Actions to take:
a – Retype the passage of the bait-freezing thread from "Salt definetely has" up to and including "work just fine.".
b – Using the bait-freezing thread, explain in one to three sentences why glycerine is used as a food additive.
c – For each statement, answer yes or no as to whether it agrees with the bait-freezing thread, and quote the deciding words: (i) Glycerine bought at a drug store costs less than glycerine from F&T. (ii) Salt has a scent. (iii) The reply from uptracker recommends glycerine.

*** Opening of Text excerpt ***

# How to keep bait(meat) from freezing??



## elvis (Sep 13, 2006)

i'm having problems keeping my bait from freezing, i would like to add some kind of oil or something to it to keep it fresh longer

i was thinking vegetable oil b/c of the scent, is there anything else??


----------



## uptracker (Jul 27, 2004)

Salt it. There's other stuff you can buy from trapping supplies too though.


----------



## Northcountry (Feb 4, 2004)

elvis said:


> i'm having problems keeping my bait from freezing, i would like to add some kind of oil or something to it to keep it fresh longer
> 
> i was thinking vegetable oil b/c of the scent, is there anything else??


Glycerine is what I use and it works great. F&T will have it...but if you cant wait, you can probably find it at a local cooking-supply or maybe even drug store...though it will be more expensive there.

It has alot of uses in trapping...mixing with baits and lures to freeze-proof and adjust consistency, lower freezing-point of trap beds, preserving castor glands, etc.


----------



## elvis (Sep 13, 2006)

Salt wont give it a bad scent will it??

i will probably try that today and pick up some glycerine later


----------



## Northcountry (Feb 4, 2004)

elvis said:


> Salt wont give it a bad scent will it??
> 
> i will probably try that today and pick up some glycerine later


Salt definetely has a scent. Deer and rabbits are highly attracted to it. Glycerine has no scent or taste, which is why it is used as a food additive to adjust consistency.

But, if you have a stinky meat bait, I doubt that the salt smell will be attractive (or even noticible) to deer and rabbits. It'll probably work just fine.

*** Close of Text excerpt ***
*** Opening of Record set ***

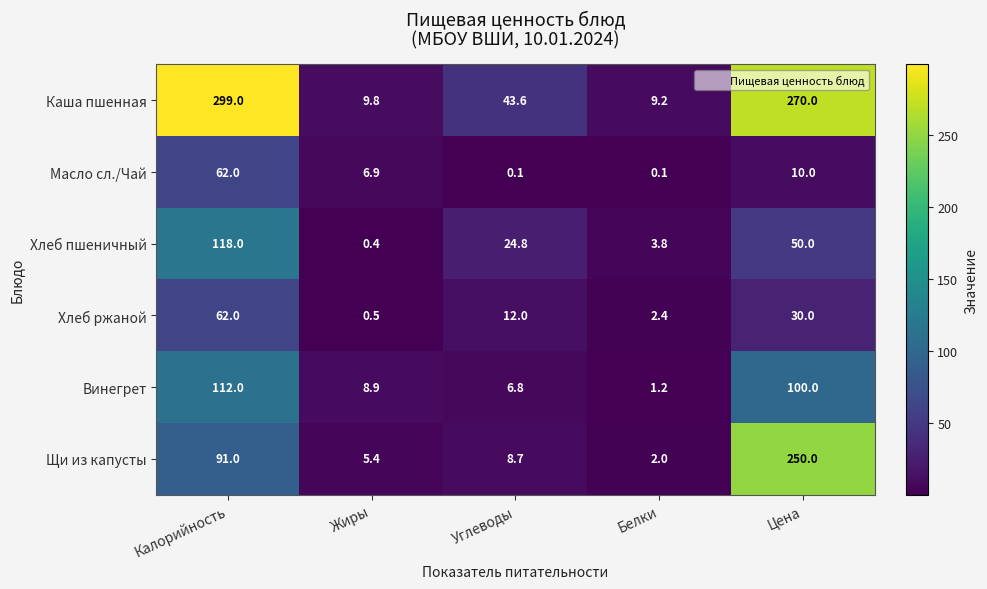

Which series has the widest spread of values?

Каша пшенная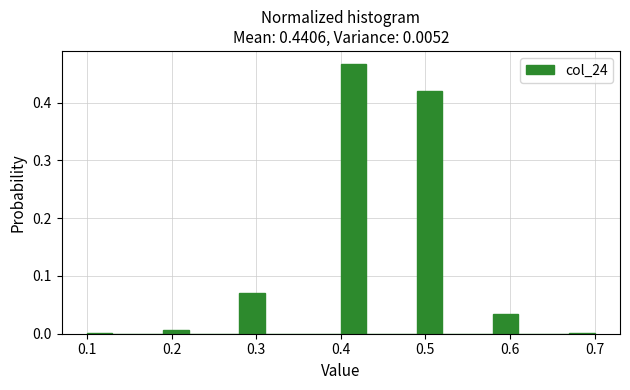

Read against the x-axis, roughly where is the centre of the tallest bar?

0.42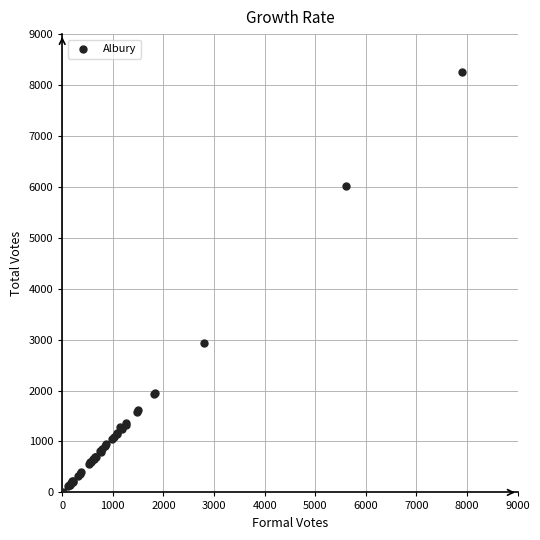

What Y value in the scatter plot is closest to 4132?

2939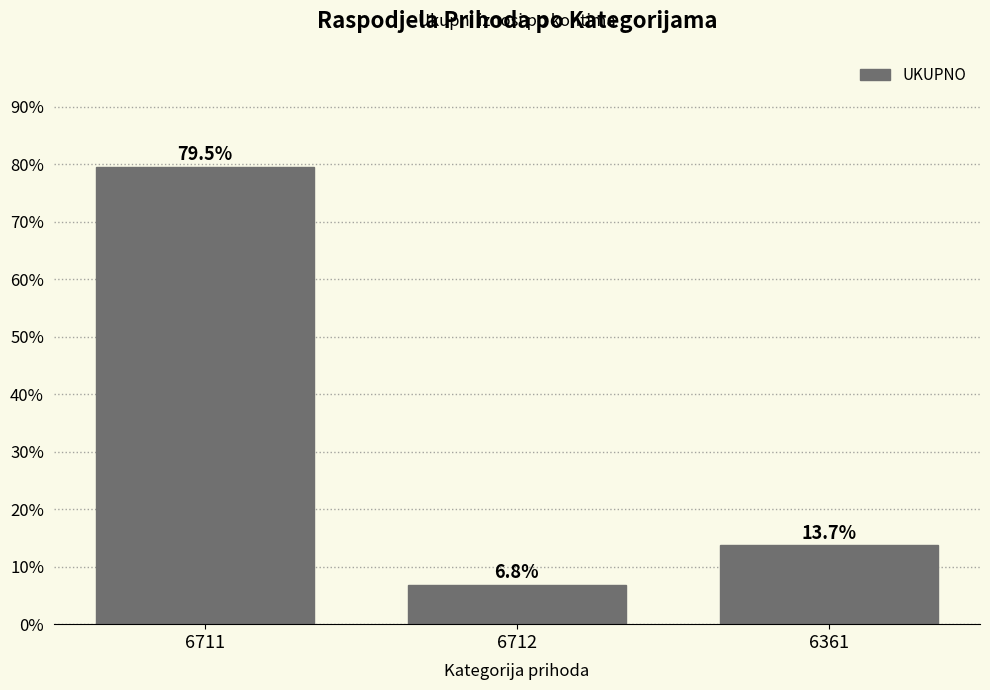

Reading right to left, what are all the values shown in this chart?

6361=13.7	6712=6.8	6711=79.5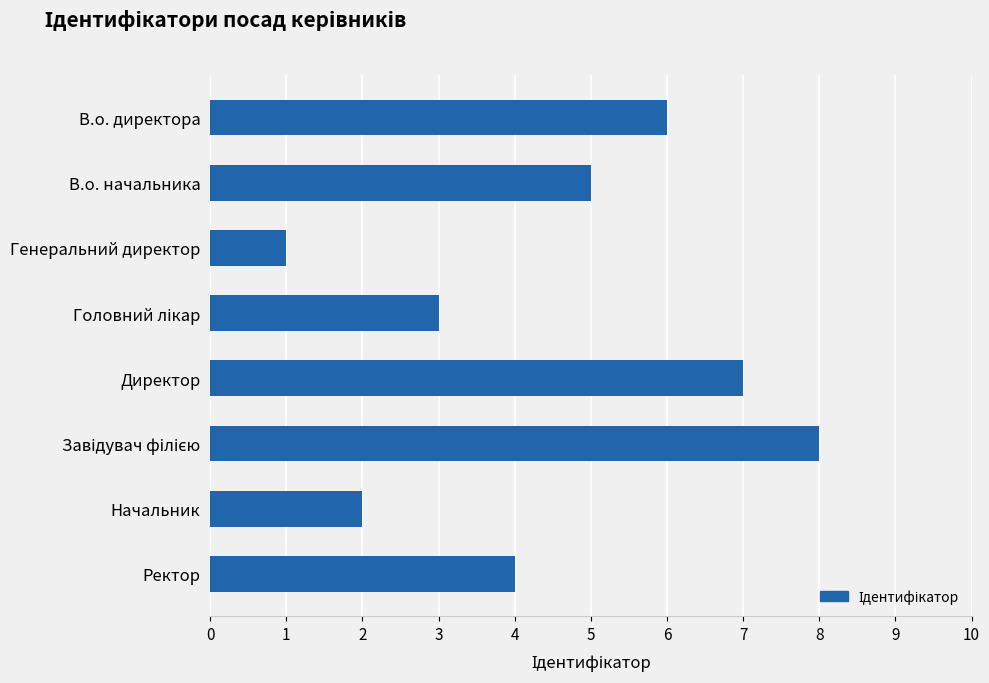

What is the difference between the second highest and minimum values?

6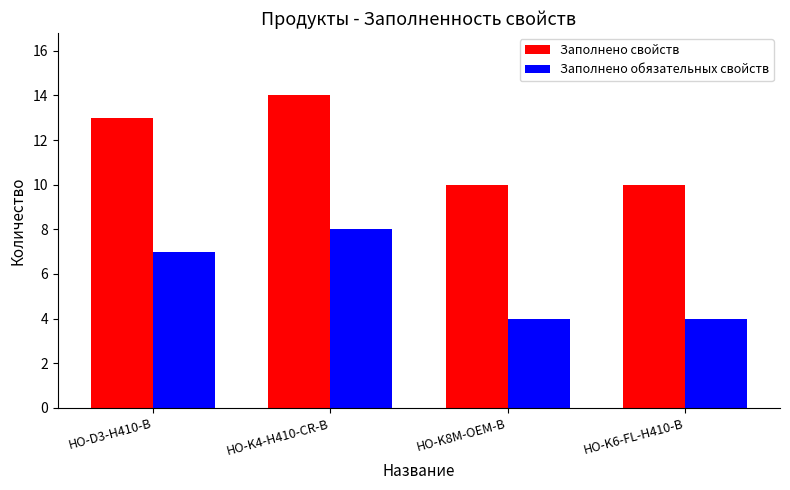

The value of Заполнено свойств at HO-K4-H410-CR-B is 14. True or false?

True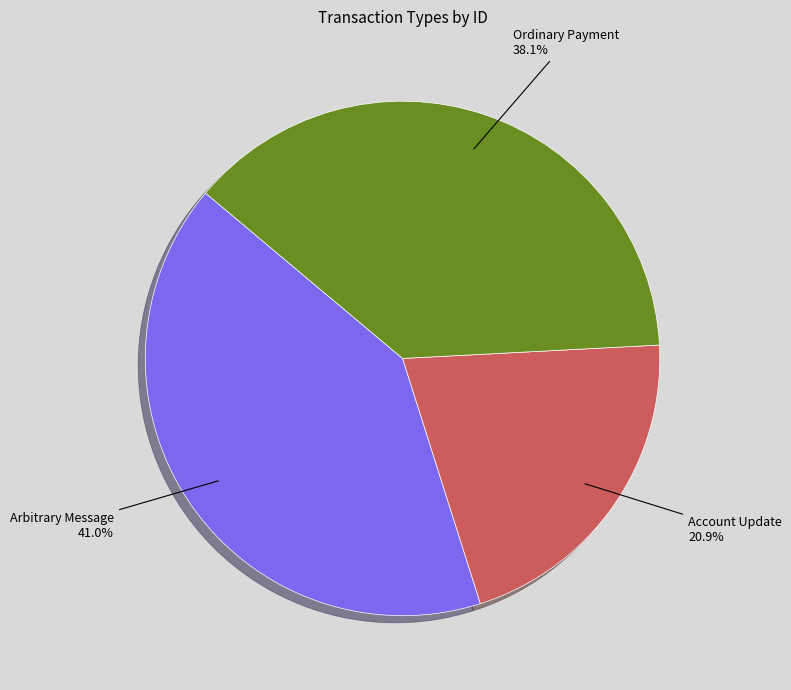

Is it true that Arbitrary Message is 41% of the pie?

True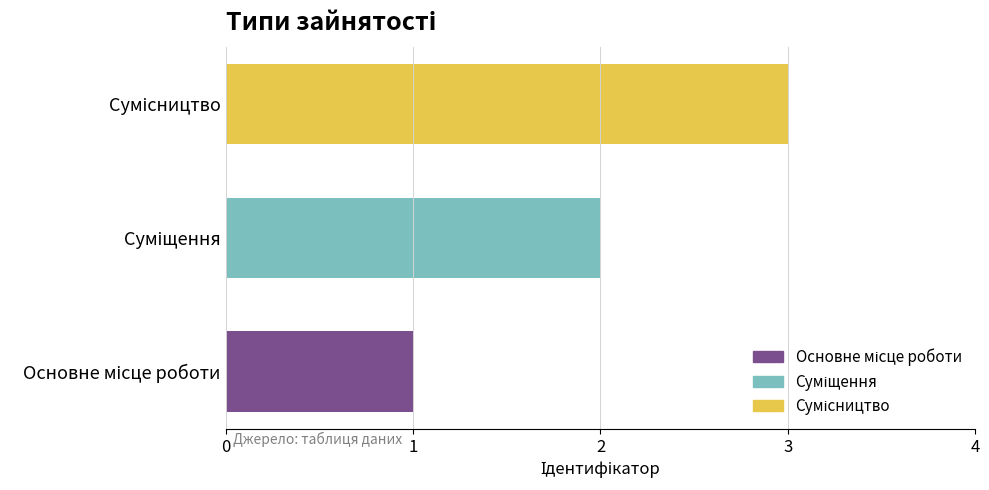

What is the sum of all values?

6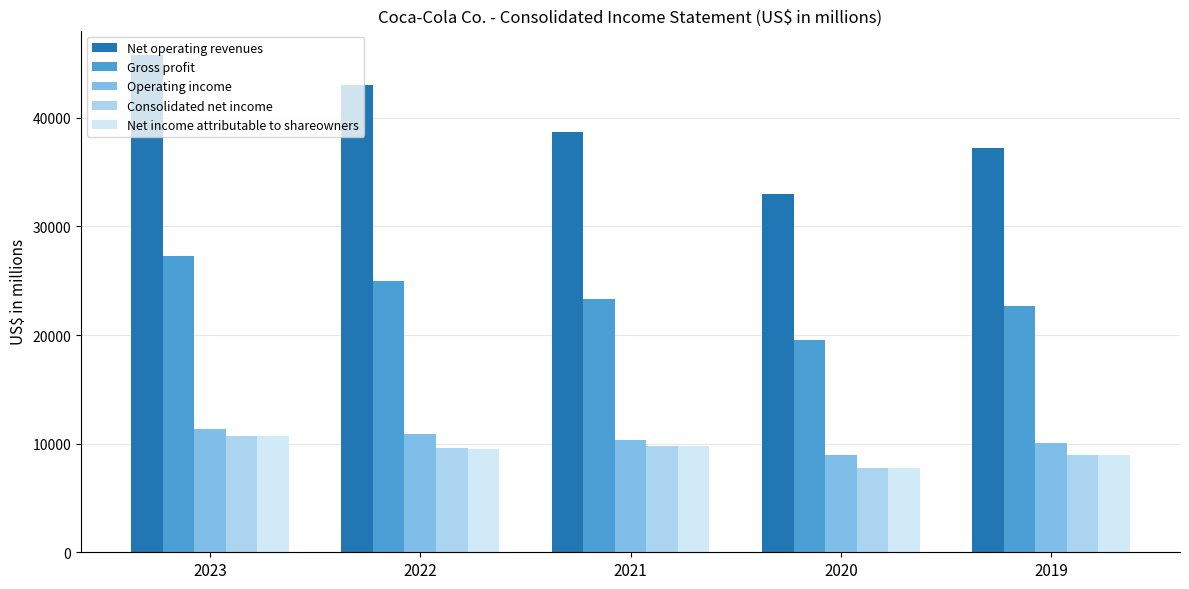

What is the difference between the highest and lowest values at 2022?

33462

*** Close of Record set ***

Task-by-task results:
a –
Salt definetely has a scent. Deer and rabbits are highly attracted to it. Glycerine has no scent or taste, which is why it is used as a food additive to adjust consistency.

But, if you have a stinky meat bait, I doubt that the salt smell will be attractive (or even noticible) to deer and rabbits. It'll probably work just fine.

b – Glycerine has no scent or taste, so it is used as a food additive to adjust consistency.

c –
(i) No: "though it will be more expensive there."
(ii) Yes: "Salt definetely has a scent."
(iii) No: "Salt it."